Thornton v. Hook

36 Cal. 223 | Cal. | 1868

By the Court, Sanderson, J. :

It is not always easy to determine the precise point beyond which a cross examination should not be allowed to proceed. The general rules upon the subject are plain enough; but *228the difficulty lies in the just application of them to given cases. Thus it is well settled that a witness cannot be cross examined, if objection is made, except as to facts and circumstances connected with matters testified to by him on his direct examination. But it is sometimes difficult to say whether a given fact or circumstance is connected with a matter previously stated by him in the sense of this rule. If the broadest latitude be given to the rule, a cross examination might extend to the whole case, for all the facts of a case may be said to have a certain connection with each other. This rule is, therefore, qualified by another, which is equally well settled. It is, that a party who has not yet opened his own case cannot be allowed to introduce it by a cross examination of the witness of his adversary. In most cases, doubtless, guided by these rules, a Court will be able to prescribe with accuracy the limits to a cross examination; yet it frequently happens that both sides of a case stand, in part, upon common territory, or are founded in part upon the same or cognate facts. In such cases it is impossible to adhere strictly to the one rule without violating the other, for the question put may apply equally to new matter and to matter already stated, or at least it may be difficult to decide whether it does or does not. Of this class of cases the present is an example. The questions put to the witnesses Borland and Greer, on cross examination, had they been allowed by the Court, would, doubtless, have elicited matter connected with the plaintiff’s possession of the property in question, and therefore his title to it, within the meaning of the rule first noticed; but it is equally certain that the matter so elicited would have been connected with the defendant’s case within the meaning of the rule last noticed. Where such are the conditions, the course to be pursued must inevitably be left to the discretion of the Judge below, and his ruling cannot be regarded as a legitimate subject for a bill of exceptions. (Ellmaker v. Buckley, 16 S. and R. 72; Burke v. Miller, 7 Cush. 547, 550; 1 Greenl. Ev., Secs. 445, 446, 447.)

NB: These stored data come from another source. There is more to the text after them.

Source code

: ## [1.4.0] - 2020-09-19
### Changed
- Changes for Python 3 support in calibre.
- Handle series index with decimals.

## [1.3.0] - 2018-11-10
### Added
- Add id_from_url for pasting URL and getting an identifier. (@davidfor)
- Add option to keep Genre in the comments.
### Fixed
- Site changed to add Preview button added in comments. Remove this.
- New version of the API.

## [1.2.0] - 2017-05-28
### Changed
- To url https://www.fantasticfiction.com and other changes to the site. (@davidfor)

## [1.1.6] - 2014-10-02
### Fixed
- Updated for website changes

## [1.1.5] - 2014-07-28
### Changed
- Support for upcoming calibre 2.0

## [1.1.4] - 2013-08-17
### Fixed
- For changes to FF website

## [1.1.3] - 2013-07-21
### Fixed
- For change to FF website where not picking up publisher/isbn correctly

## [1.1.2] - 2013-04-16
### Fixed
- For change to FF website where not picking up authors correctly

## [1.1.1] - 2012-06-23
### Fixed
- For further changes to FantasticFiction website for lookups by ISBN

*229The instruction which was asked for by the defendant, to the effect that if the sale from the Bogarts to Nichols was void as against the creditors of the former, the plaintiff’s purchase from Nichols would be also void, unless it appeared that the plaintiff purchased without notice of the fraud in the sale from the Bogarts to Nichols, and for a valuable consideration; and that upon that question the burden of proof was upon the plaintiff; and further, that the relinquishment of an antecedent debt due from Nichols to the plaintiff, and a promise on the part of the plaintiff to pay a debt due from Nichols to Borland, evidenced by the plaintiff’s note to Borland, unpaid at the time the property in question was seized by the defendant, did not constitute a valuable consideration, does not present the law of the case, and was therefore properly refused by the Court. The maxim, nemo plus juris ad alium transferre potest, quam ipse habet, which lies at the foundation of this instruction, has, as we conceive, no application to this case. Had Nichols become the purchaser from the Bogarts through fraudulent representations, which would have vitiated the contract between them and rendered it null and void, and afterwards sold to the plaintiff, the instruction would have been in point. No title would hayo passed from the Bogarts to Nichols by reason of the fraud, and the latter, therefore, could have conveyed no title to the plaintiff. Having no title, the plaintiff would be compelled to show an equity superior to the title, or yield the goods to the holder of the title. His right to the goods would depend, not upon the title, but upon the ground that he purchased without notice of the fraud of his vendor, and for a valuable consideration, in which case his right to the goods would be considered superior to that of the first vendor; for, where one of two innocent persons must sustain a loss, equity will cast it upon him who contributed to that result.

The conditions are different in the present case. As between the. parties, the sale from the Bogarts to Nichols, and the sale from Nichols to the plaintiff, were both valid, and the title passed from the Bogarts to Nichols, and from *230Nichols to the plaintiff. The defendant’s claim is not, therefore, founded upon the groutid that the title is still in the Bogarts, as in the case supposed, but upon a provision of the Statute of Frauds, enacted for the security and protection of creditors, which, as to them, annuls a sale which has been made, although good as between the parties to it, if it appears to have been made with a certain intent. Whoever seeks the benefit of this provision confesses, as the statute itself assumes, that a sale of the goods has been made, but alleges that the sale was fraudulent as against him, and, to entitle him to recover, he must make good his allegation; the burden is upon him. He alleges fraud, and must prove it, or the statute will not disturb the sale nor the Courts interfere. The doctrine advanced in the instruction, as to the necessity for a valuable consideration, and as to what is a valuable consideration, is equally out of place. The Statute of Frauds does not annul a sale in favor of creditors solely upon the ground that it was not founded upon a valuable consideration.

Judgment affirmed.

Mr. Justice Crockett expressed no opinion.